* EXERCISE
Continue the passage about the three centuries said to have been invented before the 11th century, starting right after its last sentence.

Continued from 15 January
In which Edwin recreates the Dodo, but mislays three centuries and an empire.
By simple dint of restarting the calendar 296 years into the future, Otto and Sylvester (see “That which we call a rose”) effectively left Islam and Byzantium on the wrong side of the locked door of Catholic eschatology. Simultaneously they jump-started an entire counterfeit industry staffed by clerks and artisans and fueled by the need to fake three hundred years of documents, charters, maps and relics. The next few generations of scholars, as well as those of the 19th (or 16th?) centuries were free to create history to fill a three hundred-year vacuum.

What they have given us (to take England alone) are King Arthur, courtly knights, a whole line of non-existent Saxon Kings, probably including Canute and his waves, Alfred and his cakes … a legendary bestiary of diverse Worms, the founding of Glastonbury, the search for the Grail and the blending of the Holy Blood of Christ into English pedigree via Joseph of Arimathea. Or at best, they have made these things so much the stuff of folktale as to entirely dissociate them from any genuine historical, meaning Romanic, context they might have had and transplant them into a purely “romantic” one.
Before the Mome Raths outgrabe
Textual remnants from the imaginary three centuries prior to the 11th were all written in minuscule Greek and blatantly presented thereafter as transcriptions of “originals” that had been poorly executed in majuscule Greek and subsequently “destroyed” or “cleansed” in some cataclysmic event, but basically because the script had been officially relegated. The clerical class swallowed their own mythology ... they had to, it was in their prime interest as they were the only ones who could read either script and thus stood to profit from clerical fees for the “interpretation” of their own hard work. In addition they needed to all be singing from the same sheet to avoid any future accusation of plagiarism or even heresy!

* DATA SECTION
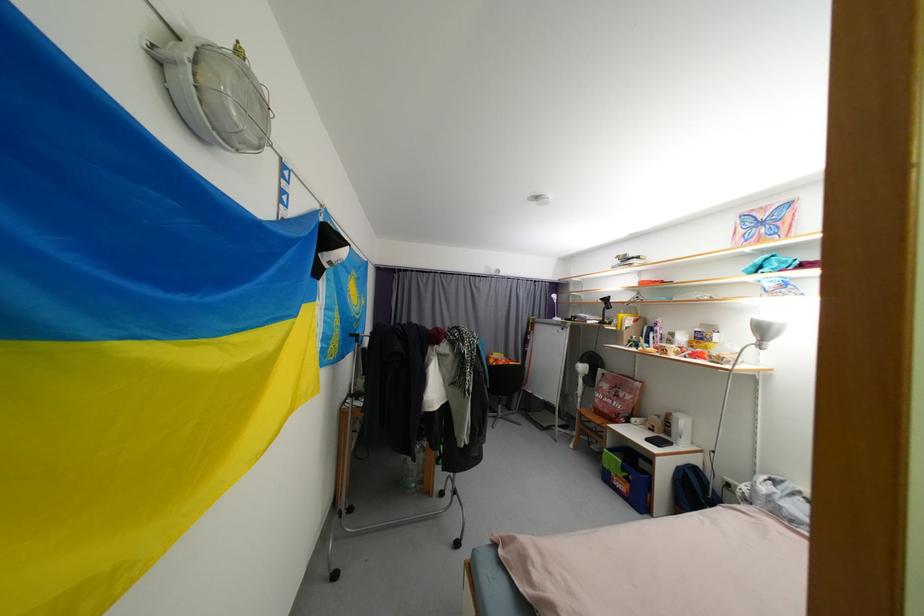
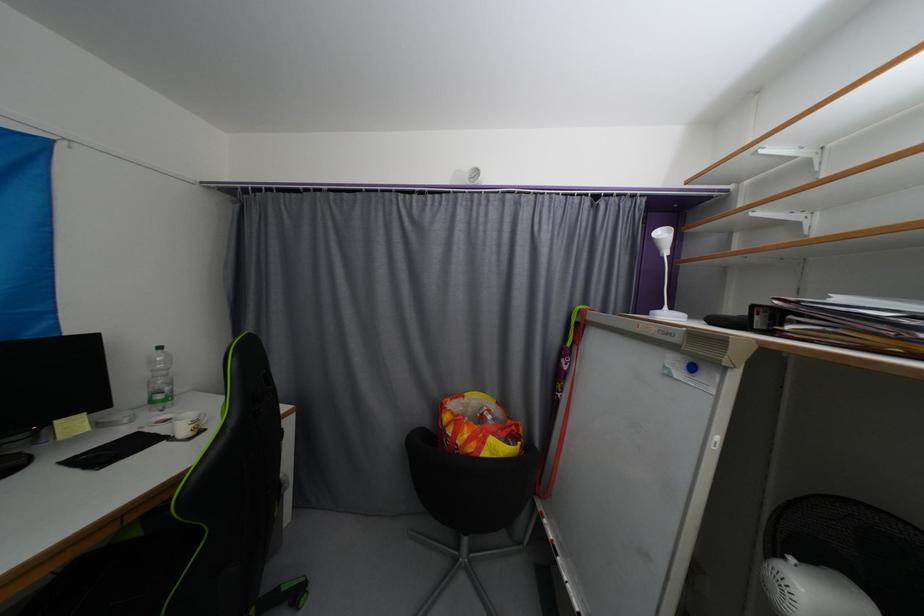
Locate, in the second image, the point that corresponds to pixel 496 363 in the first image.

* RESPONSE AREA
However, no cottage industry of falsification can entirely replicate a genuine historical record. Many charters and treatises, as well as material vestiges, even gravestones from the period have since been clearly identified as fakes. And the lack of coins is stunning, as if we all suddenly stopped buying and selling. I can remember my own history teacher, a keen young archaeologist, being puzzled at the lack of evidence for continuous habitation in the city of Gloucester: “It’s as if everyone left for a few centuries and then suddenly came back and took things up as if nothing had ever happened” There appeared to be physical continuity, but the dating wouldn’t match up. My vision of the Dark Ages began to subtly change at the age of thirteen. It became less like a nostalgic, but little understood past and more like an alternative universe, complete with dragons and knights errant, in which anything was possible. I was scarily close to the truth.

The problem is familiar to archaeologists, who have long realized that there seem to be three hundred years missing in York, Cologne and Rouen and nobody knows quite why. The physical record shows no gap, although, for the dating to be correct, there has to be one. We’re missing either the archaeological record of habitation or, if there was no habitation, then we’re missing a thick layer of empty sediment, one or the other. It’s not surprising that the apparent hiatus in the archaeological record between the 6th and 11th centuries gave rise, even in the early days of historiography, to the term “dark ages”, as if to explain the lack of historical probate by a sudden and mysterious descent into miasmic ignorance, coupled with an equally sudden and obstinate lack of curiosity or progress.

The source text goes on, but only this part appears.